В большой комнате, где так уютно всегда сиделось, был полный разгром. Черепки битой посуды, загаженный блевотиной роскошный ковер, растоптанные дагерротипы предков в овальных рамках, искромсанная картина, подаренная когда-то художником своей крестной, — из изуродованного дорогого багета торчат острием гвозди, перевернутый столик с отломанной изогнутой ножкой, раздавленные живые розы среди крупных фарфоровых осколков. Но самое страшное касалось не вещей — людей, вернее, того, что от них осталось. К глубоким уютным креслам, куда любила иногда забираться с ногами «детка», были привязаны двое: мужчина и женщина с кляпами во рту, оба — без одежд. Женское тело утыкано аккуратными темными пятнами размером с копейку, вокруг еще оставалась воспаленность обожженной кожи, на груди мужчины багровело «козел» с кровавым зевом жирного восклицательного знака. Вместо лиц и голов у обоих — месиво, смотреть на которое выше человеческих сил. У Кристины потемнело в глазах.
— Снимай, — приказала она оператору.
Дмитрий зажал ладонью рот и выскочил из гостиной.
— Ты в своем уме? — опешил Аристов. — Здесь даже ментов еще не было, они же нас за яйца подвесят, если узнают про такую съемку.

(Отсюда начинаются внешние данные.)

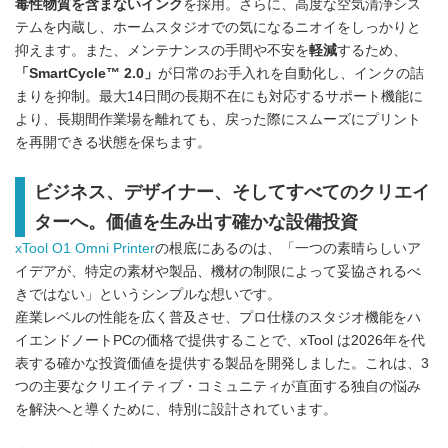
毒性物質を含まないインク
を採用。さらに、高度な空気清浄シス
テムを内蔵し、ホームスタジオでの気になるニオイをしっかりと
抑えます。また、メンテナンスの手間や不安を
軽減
するため、
「SmartCycle™ 2.0」
が日常のお手入れを自動化し、インクの詰
まりを抑制。最大14日間の長期不在にも対応するサポート機能に
より、長期間作業場を離れても、戻った際にスムーズにプリント
を再開できる状態を保ちます。
ビジネス、デザイナー、そしてすべてのクリエイ
ターへ。価値を生み出す確かな設備投資
xTool O1 Omni Printer
の根底にあるのは、「一つの素晴らしいア
イデアが、特定の素材や製品、機材の制限によって妥協されるべ
きではない」というシンプルな想いです。
産業レベルの性能を広く普及させ、プロ仕様のスタジオ機能をハ
イエンドノートPCの価格で提供することで、xTool は2026年を代
表する確かな投資価値を提供する製品を開発しました。これは、3
つの主要なクリエイティブ・コミュニティが直面する独自の悩み
を解決へと導くために、特別に設計されています。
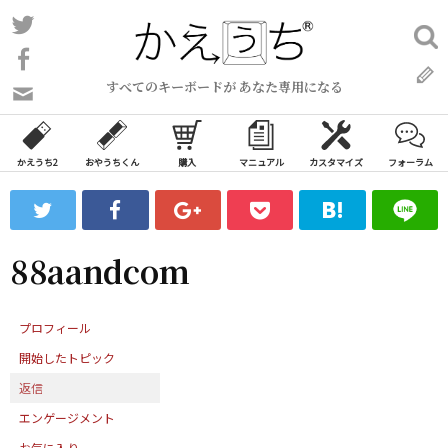
コ
Twitter
検
ン
索:
Facebook
テ
すべてのキーボードが あなた専用になる
ン
問
い
ツ
合
へ
わ
かえうち2
おやうちくん
購入
マニュアル
カスタマイズ
フォーラム
ス
せ
キ
フ
ッ
ォ
ー
プ
88aandcom
ム
プロフィール
開始したトピック
返信
エンゲージメント
お気に入り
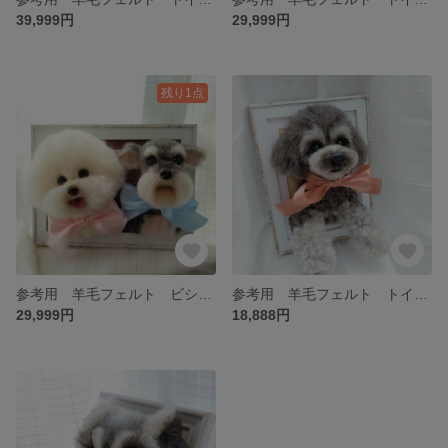
39,999円
29,999円
残り1点
参考用 羊毛フェルト ビション＆シュナウザー
参考用 羊毛フェルト トイプードル
29,999円
18,888円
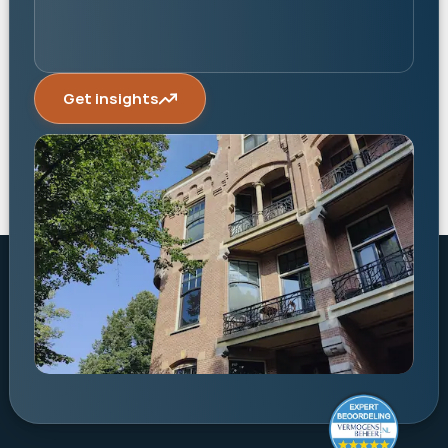
Get insights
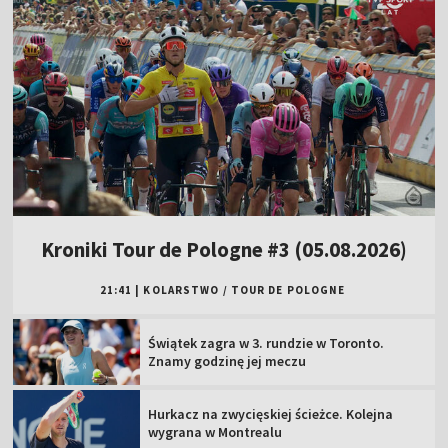
Kroniki Tour de Pologne #3 (05.08.2026)
21:41
|
KOLARSTWO
/
TOUR DE POLOGNE
Świątek zagra w 3. rundzie w Toronto.
Znamy godzinę jej meczu
Hurkacz na zwycięskiej ścieżce. Kolejna
wygrana w Montrealu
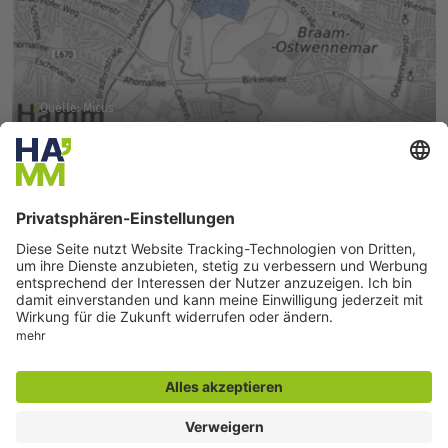
Quelle: Micus
Hohefeld
Los 11:
Der Ausbaubereich umfasst 31 Anschriften im
Polygon
„Hohefeld“.
Lesen Sie mehr ...
Kontakt für allgemeine Fragen zum Thema
„Breitband"
MICUS Strategieberatung GmbH
MICUS Strategieberatung GmbH ist eines der deutschlandweit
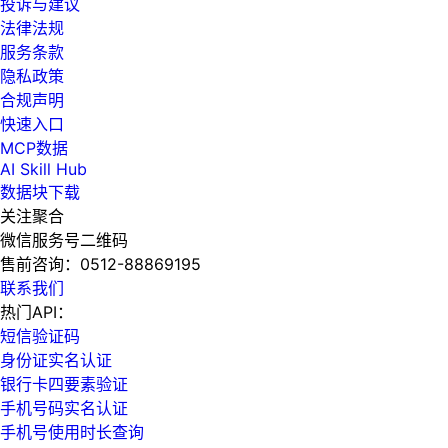
投诉与建议
法律法规
服务条款
隐私政策
合规声明
快速入口
MCP数据
AI Skill Hub
数据块下载
关注聚合
微信服务号二维码
售前咨询：
0512-88869195
联系我们
热门API：
短信验证码
身份证实名认证
银行卡四要素验证
手机号码实名认证
手机号使用时长查询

— Я сказала: снимай, — прошипела она. — Оглох? Мудак старый, когда мы еще раскопаем такой материал?! Это же настоящая бомба!

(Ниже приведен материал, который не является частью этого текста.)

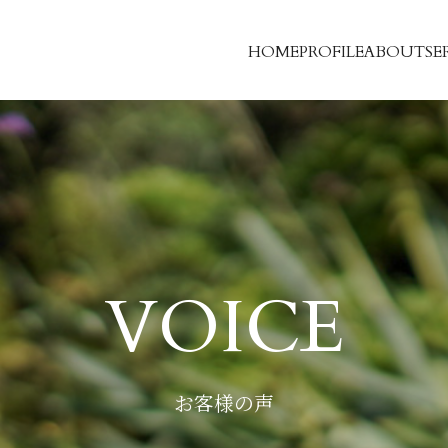
HOME
PROFILE
ABOUT
SE
VOICE
お客様の声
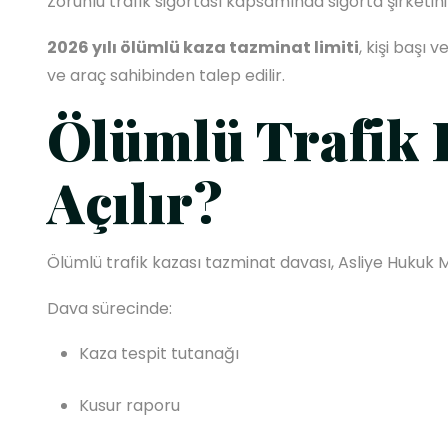
Zorunlu trafik sigortası kapsamında sigorta şirketin
2026 yılı ölümlü kaza tazminat limiti
, kişi başı
ve araç sahibinden talep edilir.
Ölümlü Trafik 
Açılır?
Ölümlü trafik kazası tazminat davası, Asliye Hukuk
Dava sürecinde:
Kaza tespit tutanağı
Kusur raporu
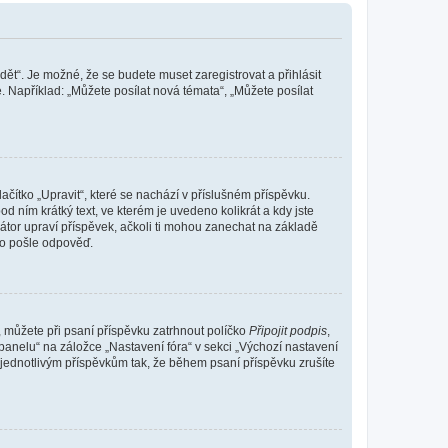
dět“. Je možné, že se budete muset zaregistrovat a přihlásit
 Například: „Můžete posílat nová témata“, „Můžete posílat
čítko „Upravit“, které se nachází v příslušném příspěvku.
 ním krátký text, ve kterém je uvedeno kolikrát a kdy jste
átor upraví příspěvek, ačkoli ti mohou zanechat na základě
do pošle odpověď.
e, můžete při psaní příspěvku zatrhnout políčko
Připojit podpis
,
anelu“ na záložce „Nastavení fóra“ v sekci „Výchozí nastavení
 jednotlivým příspěvkům tak, že během psaní příspěvku zrušíte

Журналистка быстро подключила микрофон, камера послушно зажужжала и Кристина стала наговаривать текст. Слова находились легко, надо было только абстрагироваться от ситуации. Как хирургу, который режет больного и не ахает, что руки в крови, просто каждый в этой жизни делает свое дело — вот и все. По спине струился холодный пот, микрофон вдруг выскочил из влажных рук и закатился за диванную ножку. Окалина наклонилась поднять и застыла в скрюченной позе, как разбитая радикулитом старуха.
— Коля, сними, пожалуйста, кабинет и кухню. Выбирай то, что может умилить.
— А ты?
— Я сейчас, иди.
Оператор молча направился в кухню, а Кристина присела на корточки и уставилась на окровавленный башмак — старинную бронзовую пепельницу, подаренную когда-то другу. К тупому металлическому носу приклеился длинный светлый волос. Она, точно слепая, пошарила рукой и сунула находку в карман. Потом вышла в прихожую, сказала.
— Звони в милицию, Митя. Да не вздумай доложить, что мы снимали, — а после выключила телевизор, быстро спустилась вниз.